Gatlif filmlerinde ilk müzikler üzerine düşünürmüş.
o yüzden müziklerle alıyor aklı baştan.
Huysuz Sabina'nın bozuk ağzından çıkan küfürlerin şerefine tam üç kere tutti frutti!
Sinan çetin, çağan ırmak, zeki demirkubuz, nuri bilge ceylan'ın ve benzerlerinin günde beş vakit tok karnına, başa alıp alıp izlemesi gereken baş yapıttır.
öteki'nin manifestosu olan film. bu kadar naif ve hassas, şeffaf ve dokunaklı, ritmik ve melankolik, duru ve kuduruk bir film az bulunur. görüntüsüyle, diyaloğuyla, müziğiyle kaçırılmaması gereken bir başyapıt.
Kazara izlenmeye başladığında, bu filmi çekenin has bir çingene olduğunu anlayabileceğiniz bir film. Müzikleri öylesine harikadır ki... Film, erkeklerin sadece kusursuz kızlara aşık olmayacaklarını söylemesi açısından da önemlidir. Filmin kadın oyuncusunun düğün sahnesindeki dansının baştan çıkarıcılığı, erotizmin çıplaklıkla ilgisi olmadığını da söyler bizlere.

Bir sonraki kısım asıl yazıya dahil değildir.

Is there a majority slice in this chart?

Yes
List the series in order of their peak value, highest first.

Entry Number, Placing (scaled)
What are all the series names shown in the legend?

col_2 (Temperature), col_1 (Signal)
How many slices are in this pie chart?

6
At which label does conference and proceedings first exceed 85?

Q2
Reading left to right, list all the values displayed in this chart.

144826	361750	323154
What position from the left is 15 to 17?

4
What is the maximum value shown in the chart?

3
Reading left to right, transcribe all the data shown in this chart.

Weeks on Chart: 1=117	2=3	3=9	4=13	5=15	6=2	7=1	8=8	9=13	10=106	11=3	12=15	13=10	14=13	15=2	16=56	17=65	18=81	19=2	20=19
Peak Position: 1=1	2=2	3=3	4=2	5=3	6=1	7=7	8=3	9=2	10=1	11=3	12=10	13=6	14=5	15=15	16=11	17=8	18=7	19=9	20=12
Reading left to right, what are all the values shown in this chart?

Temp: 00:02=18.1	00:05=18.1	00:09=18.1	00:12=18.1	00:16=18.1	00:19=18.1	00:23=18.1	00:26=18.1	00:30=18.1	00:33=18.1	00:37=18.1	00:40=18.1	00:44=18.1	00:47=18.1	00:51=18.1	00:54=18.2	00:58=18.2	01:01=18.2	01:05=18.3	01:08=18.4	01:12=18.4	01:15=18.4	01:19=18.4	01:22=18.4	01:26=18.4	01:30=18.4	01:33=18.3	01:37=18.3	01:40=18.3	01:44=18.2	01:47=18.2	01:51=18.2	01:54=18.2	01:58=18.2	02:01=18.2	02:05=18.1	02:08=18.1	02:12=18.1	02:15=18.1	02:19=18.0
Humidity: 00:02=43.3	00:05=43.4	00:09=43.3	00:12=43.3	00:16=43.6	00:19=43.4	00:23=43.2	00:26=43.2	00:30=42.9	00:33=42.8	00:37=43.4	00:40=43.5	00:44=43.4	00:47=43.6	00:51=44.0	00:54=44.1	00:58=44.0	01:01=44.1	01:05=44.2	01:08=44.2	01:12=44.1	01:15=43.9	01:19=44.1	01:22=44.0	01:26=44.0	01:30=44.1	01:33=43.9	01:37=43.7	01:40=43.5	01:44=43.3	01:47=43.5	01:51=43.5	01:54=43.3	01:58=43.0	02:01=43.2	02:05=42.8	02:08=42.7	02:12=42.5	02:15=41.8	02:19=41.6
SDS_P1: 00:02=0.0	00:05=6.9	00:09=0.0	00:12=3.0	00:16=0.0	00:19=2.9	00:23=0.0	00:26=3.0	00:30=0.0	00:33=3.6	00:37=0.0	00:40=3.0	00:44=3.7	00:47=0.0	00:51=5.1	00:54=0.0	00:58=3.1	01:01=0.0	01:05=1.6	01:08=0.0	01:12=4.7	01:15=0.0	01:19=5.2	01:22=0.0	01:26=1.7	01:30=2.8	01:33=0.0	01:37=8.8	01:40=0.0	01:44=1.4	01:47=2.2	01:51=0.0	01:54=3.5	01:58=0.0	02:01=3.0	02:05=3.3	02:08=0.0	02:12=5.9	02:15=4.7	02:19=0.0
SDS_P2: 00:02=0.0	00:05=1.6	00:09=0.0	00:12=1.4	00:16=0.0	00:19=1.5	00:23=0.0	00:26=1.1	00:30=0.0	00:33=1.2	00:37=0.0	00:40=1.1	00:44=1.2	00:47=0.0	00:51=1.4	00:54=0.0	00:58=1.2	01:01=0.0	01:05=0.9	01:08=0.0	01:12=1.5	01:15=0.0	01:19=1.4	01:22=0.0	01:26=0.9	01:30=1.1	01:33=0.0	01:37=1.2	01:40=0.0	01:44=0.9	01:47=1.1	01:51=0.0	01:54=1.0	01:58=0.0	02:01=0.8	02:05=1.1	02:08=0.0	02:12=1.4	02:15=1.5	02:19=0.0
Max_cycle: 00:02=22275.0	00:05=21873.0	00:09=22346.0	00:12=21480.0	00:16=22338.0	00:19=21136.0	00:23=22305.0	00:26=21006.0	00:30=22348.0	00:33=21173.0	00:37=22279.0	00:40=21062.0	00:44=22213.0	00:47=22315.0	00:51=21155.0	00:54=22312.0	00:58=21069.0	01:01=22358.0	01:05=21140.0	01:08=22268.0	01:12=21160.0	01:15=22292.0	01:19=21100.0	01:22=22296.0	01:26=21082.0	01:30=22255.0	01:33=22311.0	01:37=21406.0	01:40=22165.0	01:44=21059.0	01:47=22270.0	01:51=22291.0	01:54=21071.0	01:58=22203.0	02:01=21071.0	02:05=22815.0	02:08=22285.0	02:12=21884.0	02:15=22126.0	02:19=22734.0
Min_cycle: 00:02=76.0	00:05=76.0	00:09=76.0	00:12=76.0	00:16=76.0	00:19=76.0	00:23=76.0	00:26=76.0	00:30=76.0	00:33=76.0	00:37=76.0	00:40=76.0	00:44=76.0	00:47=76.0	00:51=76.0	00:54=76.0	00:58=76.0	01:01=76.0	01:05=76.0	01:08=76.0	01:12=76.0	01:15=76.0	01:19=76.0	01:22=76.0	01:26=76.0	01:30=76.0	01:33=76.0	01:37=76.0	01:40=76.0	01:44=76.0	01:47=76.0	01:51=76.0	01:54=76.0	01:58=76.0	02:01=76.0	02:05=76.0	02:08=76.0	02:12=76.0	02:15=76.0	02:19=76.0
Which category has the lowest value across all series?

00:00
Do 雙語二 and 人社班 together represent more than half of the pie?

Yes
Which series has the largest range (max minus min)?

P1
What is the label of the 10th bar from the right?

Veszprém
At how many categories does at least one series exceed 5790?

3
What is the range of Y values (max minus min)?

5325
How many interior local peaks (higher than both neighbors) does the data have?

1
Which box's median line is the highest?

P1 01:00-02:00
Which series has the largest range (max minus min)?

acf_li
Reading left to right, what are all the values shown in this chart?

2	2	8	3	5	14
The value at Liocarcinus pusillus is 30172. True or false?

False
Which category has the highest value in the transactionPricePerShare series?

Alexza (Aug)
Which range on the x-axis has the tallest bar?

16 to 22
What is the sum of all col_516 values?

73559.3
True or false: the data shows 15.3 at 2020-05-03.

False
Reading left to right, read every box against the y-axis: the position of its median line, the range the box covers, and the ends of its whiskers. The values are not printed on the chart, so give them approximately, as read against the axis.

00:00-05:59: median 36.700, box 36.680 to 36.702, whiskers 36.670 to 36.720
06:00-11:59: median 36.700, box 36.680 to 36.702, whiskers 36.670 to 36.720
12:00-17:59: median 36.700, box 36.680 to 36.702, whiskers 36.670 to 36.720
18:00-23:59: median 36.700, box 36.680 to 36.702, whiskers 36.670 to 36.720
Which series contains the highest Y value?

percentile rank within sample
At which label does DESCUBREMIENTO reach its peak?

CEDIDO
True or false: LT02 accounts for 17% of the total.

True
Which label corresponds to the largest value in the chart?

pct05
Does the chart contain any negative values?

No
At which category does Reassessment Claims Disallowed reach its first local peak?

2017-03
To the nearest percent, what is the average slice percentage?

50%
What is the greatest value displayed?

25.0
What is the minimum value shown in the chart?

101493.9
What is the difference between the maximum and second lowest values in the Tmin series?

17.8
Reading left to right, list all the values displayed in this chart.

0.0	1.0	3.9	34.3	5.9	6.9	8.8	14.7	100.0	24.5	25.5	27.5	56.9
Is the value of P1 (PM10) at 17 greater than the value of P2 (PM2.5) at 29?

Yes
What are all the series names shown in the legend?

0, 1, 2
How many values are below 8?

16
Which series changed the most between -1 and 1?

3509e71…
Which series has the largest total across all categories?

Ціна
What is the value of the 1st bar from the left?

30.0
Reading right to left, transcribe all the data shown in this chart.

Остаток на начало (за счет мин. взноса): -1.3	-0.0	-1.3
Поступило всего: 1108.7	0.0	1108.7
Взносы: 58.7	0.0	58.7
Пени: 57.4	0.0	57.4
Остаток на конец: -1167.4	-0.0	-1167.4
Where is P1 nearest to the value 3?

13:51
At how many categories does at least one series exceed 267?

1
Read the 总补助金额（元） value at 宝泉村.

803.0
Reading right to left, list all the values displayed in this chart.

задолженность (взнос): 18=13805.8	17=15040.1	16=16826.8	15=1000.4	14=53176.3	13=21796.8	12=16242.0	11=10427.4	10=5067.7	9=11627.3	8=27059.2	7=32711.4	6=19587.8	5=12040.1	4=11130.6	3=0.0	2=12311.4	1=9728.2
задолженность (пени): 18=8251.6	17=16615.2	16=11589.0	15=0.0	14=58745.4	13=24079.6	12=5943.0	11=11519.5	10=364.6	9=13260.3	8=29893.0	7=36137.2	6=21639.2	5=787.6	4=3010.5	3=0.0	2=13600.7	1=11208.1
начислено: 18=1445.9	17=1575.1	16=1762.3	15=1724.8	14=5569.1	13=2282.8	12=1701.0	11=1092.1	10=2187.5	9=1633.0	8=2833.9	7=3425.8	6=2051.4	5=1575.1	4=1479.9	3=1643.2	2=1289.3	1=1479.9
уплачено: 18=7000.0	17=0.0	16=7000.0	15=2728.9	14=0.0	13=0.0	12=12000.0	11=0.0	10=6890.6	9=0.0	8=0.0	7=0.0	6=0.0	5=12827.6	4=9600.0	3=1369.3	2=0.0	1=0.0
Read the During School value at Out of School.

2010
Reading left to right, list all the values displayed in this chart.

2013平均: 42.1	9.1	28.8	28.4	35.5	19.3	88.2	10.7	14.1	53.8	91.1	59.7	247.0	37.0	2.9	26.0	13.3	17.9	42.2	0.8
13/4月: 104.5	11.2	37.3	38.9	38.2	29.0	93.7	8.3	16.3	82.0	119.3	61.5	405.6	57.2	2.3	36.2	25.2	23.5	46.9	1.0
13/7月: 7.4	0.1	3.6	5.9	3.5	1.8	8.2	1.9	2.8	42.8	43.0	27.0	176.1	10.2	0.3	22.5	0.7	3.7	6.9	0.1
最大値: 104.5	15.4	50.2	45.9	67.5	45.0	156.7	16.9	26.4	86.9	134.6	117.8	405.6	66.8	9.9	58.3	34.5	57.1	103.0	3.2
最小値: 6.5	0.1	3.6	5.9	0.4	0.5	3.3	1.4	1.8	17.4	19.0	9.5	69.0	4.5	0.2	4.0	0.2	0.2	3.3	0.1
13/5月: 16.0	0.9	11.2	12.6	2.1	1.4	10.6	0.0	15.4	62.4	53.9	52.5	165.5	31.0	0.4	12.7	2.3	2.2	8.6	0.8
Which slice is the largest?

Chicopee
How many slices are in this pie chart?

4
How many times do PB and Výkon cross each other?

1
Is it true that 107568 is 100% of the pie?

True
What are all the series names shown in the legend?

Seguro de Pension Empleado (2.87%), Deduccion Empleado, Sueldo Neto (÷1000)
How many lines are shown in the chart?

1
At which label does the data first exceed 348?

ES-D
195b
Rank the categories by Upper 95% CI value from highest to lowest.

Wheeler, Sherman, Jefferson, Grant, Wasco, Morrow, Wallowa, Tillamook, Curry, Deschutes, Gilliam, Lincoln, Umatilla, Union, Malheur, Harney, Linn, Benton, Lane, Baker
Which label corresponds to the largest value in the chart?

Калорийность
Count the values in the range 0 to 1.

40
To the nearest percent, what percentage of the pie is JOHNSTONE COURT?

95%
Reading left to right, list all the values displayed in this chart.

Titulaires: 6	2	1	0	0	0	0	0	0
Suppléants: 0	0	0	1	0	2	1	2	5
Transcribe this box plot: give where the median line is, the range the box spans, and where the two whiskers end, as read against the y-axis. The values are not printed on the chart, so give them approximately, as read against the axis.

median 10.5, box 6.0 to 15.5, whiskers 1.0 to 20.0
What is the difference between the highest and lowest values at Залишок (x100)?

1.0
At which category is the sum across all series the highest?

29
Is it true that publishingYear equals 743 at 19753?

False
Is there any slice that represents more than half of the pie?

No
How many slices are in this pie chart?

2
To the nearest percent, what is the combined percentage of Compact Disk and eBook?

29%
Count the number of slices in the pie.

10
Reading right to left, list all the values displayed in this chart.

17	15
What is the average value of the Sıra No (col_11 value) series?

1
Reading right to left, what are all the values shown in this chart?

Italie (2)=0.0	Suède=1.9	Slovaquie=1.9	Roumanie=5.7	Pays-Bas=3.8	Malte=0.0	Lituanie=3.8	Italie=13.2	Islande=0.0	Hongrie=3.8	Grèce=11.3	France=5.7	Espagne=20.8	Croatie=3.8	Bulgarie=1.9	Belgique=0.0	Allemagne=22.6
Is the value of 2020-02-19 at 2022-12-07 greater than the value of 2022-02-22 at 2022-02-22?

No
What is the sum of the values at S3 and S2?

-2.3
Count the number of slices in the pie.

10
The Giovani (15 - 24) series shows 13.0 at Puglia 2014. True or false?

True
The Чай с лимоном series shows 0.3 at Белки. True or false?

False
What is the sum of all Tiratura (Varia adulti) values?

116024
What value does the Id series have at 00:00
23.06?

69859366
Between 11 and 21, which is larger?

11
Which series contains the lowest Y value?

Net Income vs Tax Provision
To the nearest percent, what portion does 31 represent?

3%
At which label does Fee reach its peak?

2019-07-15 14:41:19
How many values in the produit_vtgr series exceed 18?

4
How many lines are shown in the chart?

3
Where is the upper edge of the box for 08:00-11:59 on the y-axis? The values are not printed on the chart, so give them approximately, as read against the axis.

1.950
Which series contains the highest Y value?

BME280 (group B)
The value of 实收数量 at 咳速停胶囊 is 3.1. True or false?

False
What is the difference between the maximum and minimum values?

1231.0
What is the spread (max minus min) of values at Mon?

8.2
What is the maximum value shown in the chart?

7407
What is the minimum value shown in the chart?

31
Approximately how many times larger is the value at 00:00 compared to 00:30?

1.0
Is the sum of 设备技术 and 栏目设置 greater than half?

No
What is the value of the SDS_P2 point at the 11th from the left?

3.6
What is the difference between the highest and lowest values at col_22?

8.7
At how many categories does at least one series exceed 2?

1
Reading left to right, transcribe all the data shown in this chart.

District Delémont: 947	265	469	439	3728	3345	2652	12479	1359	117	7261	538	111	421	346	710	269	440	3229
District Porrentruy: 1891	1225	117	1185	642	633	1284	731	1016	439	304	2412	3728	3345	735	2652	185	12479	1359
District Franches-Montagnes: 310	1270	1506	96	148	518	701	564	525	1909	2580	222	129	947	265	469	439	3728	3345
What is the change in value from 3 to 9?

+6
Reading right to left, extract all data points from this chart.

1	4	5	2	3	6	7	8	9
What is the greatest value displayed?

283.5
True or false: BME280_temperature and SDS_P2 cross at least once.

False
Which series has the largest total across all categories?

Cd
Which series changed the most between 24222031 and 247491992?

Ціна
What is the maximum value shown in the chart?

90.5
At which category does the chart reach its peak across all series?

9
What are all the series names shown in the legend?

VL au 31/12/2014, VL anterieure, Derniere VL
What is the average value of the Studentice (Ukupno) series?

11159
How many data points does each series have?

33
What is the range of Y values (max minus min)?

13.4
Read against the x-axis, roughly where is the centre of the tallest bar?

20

sürekli olarak "çingeneler zamanı" filmiyle mukayese edilen, ama bambaşka bir dünyayı anlatan müzikleri ve samimiyetiyle kendine bağlayan, inandıran bir film olsa da kurgusal açıdan çok yetersiz, eksik, olay örgülerinin bir türlü birleştirilemediği filmdir. çingeneler zamanı gerek kurgusal açıdan gerekse olay örgüleri bakımından izleyicinin taviz vermesine izin vermezken, gadjo dilo izleyiciyi anlatımın çıplaklığı ve samimiyetiyle bir taviz çemberine almaktadır. senarist ve yönetmeninin * çingene olmasından kaynaklı bir haykırış vardır filmde. çingeneler zamanında ise tema "çingenelik" üzerinde değil, aslında tam anlamıyla ailenin üzerinde yoğunlaşmaktadır. yani çingeneler zamanı bir çingene aile üzerinden çingeneliği anlatırken, gadjo dilo tam tersine bir köy dolusu çingene üzerinde dünya üzerindeki tüm çingenelerin sesi olma savaşı vermektedir. izidor'un haykırışı tüm dünyada varolan çingenelere yönelik adaletsizliği dokunaklı ve *ölçülü bir şekilde anlatmaktadır.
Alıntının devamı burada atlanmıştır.